→ Exercise: Down to the last line, print the data that follows exactly, without its pictures.

[Opening Provided records section]

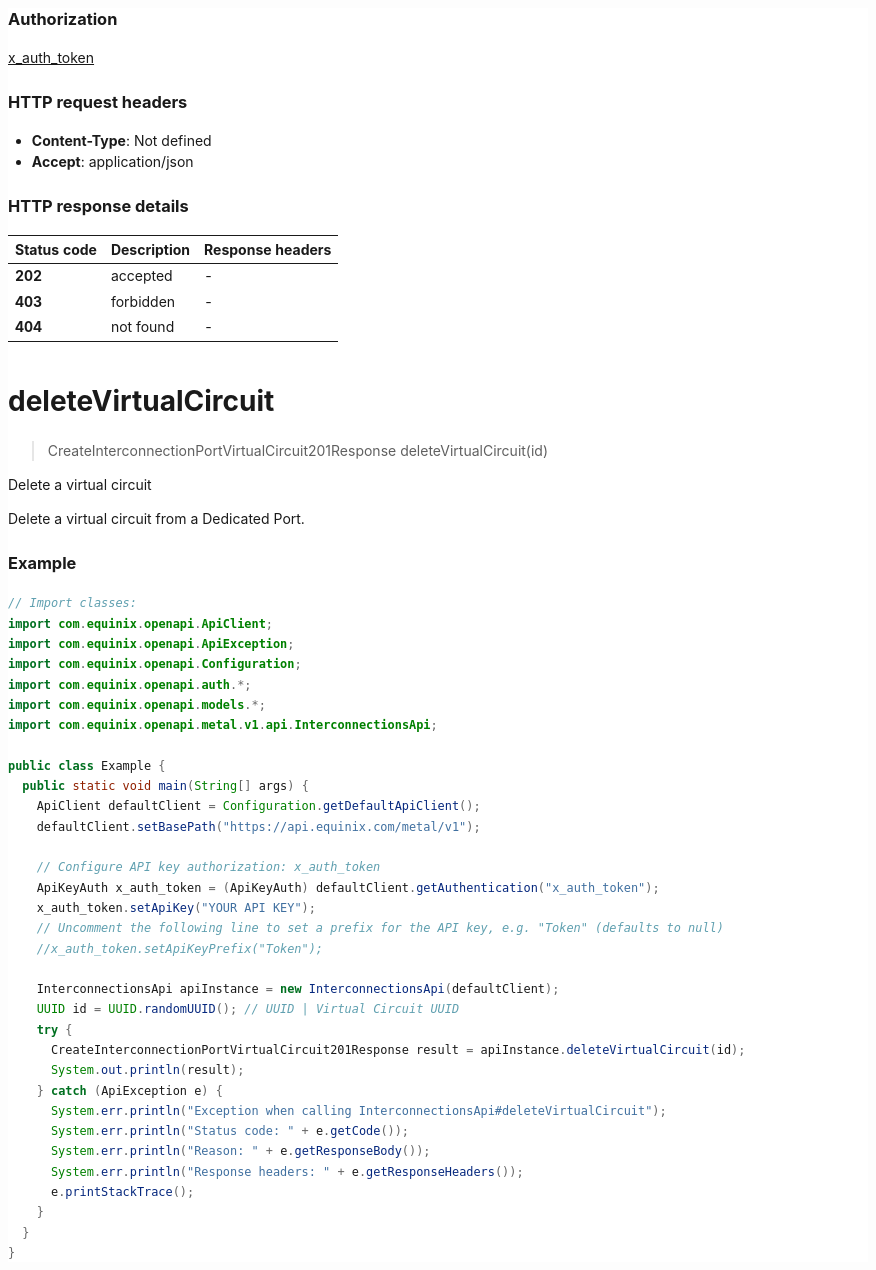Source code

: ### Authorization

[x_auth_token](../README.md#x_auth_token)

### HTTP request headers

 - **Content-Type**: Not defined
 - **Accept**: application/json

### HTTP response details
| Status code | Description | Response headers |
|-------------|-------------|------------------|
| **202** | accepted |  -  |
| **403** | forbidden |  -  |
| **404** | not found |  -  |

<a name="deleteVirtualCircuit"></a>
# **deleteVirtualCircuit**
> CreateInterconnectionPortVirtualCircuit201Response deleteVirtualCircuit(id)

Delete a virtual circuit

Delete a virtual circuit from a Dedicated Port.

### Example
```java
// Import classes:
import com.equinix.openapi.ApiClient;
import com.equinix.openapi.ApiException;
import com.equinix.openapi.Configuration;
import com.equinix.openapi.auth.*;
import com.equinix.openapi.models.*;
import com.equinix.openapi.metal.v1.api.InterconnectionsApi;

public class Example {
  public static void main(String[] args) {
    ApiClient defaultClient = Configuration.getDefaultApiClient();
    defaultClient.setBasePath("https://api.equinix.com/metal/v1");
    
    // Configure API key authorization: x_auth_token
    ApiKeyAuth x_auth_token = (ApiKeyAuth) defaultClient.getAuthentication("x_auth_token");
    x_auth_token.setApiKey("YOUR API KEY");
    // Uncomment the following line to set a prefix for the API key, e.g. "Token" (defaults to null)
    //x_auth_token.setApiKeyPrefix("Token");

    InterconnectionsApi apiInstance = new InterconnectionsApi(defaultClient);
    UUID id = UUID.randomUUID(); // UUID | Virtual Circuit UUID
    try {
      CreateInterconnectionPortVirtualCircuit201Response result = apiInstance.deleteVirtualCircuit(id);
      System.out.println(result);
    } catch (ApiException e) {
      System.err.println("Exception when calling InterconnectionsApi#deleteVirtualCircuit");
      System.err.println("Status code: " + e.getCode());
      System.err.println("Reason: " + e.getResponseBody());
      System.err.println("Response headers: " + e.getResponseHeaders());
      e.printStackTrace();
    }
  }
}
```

[Closing Provided records section]

→ Result of the exercise:
Source code

: ### Authorization

[x_auth_token](../README.md#x_auth_token)

### HTTP request headers

 - **Content-Type**: Not defined
 - **Accept**: application/json

### HTTP response details
| Status code | Description | Response headers |
|-------------|-------------|------------------|
| **202** | accepted |  -  |
| **403** | forbidden |  -  |
| **404** | not found |  -  |

<a name="deleteVirtualCircuit"></a>
# **deleteVirtualCircuit**
> CreateInterconnectionPortVirtualCircuit201Response deleteVirtualCircuit(id)

Delete a virtual circuit

Delete a virtual circuit from a Dedicated Port.

### Example
```java
// Import classes:
import com.equinix.openapi.ApiClient;
import com.equinix.openapi.ApiException;
import com.equinix.openapi.Configuration;
import com.equinix.openapi.auth.*;
import com.equinix.openapi.models.*;
import com.equinix.openapi.metal.v1.api.InterconnectionsApi;

public class Example {
  public static void main(String[] args) {
    ApiClient defaultClient = Configuration.getDefaultApiClient();
    defaultClient.setBasePath("https://api.equinix.com/metal/v1");
    
    // Configure API key authorization: x_auth_token
    ApiKeyAuth x_auth_token = (ApiKeyAuth) defaultClient.getAuthentication("x_auth_token");
    x_auth_token.setApiKey("YOUR API KEY");
    // Uncomment the following line to set a prefix for the API key, e.g. "Token" (defaults to null)
    //x_auth_token.setApiKeyPrefix("Token");

    InterconnectionsApi apiInstance = new InterconnectionsApi(defaultClient);
    UUID id = UUID.randomUUID(); // UUID | Virtual Circuit UUID
    try {
      CreateInterconnectionPortVirtualCircuit201Response result = apiInstance.deleteVirtualCircuit(id);
      System.out.println(result);
    } catch (ApiException e) {
      System.err.println("Exception when calling InterconnectionsApi#deleteVirtualCircuit");
      System.err.println("Status code: " + e.getCode());
      System.err.println("Reason: " + e.getResponseBody());
      System.err.println("Response headers: " + e.getResponseHeaders());
      e.printStackTrace();
    }
  }
}
```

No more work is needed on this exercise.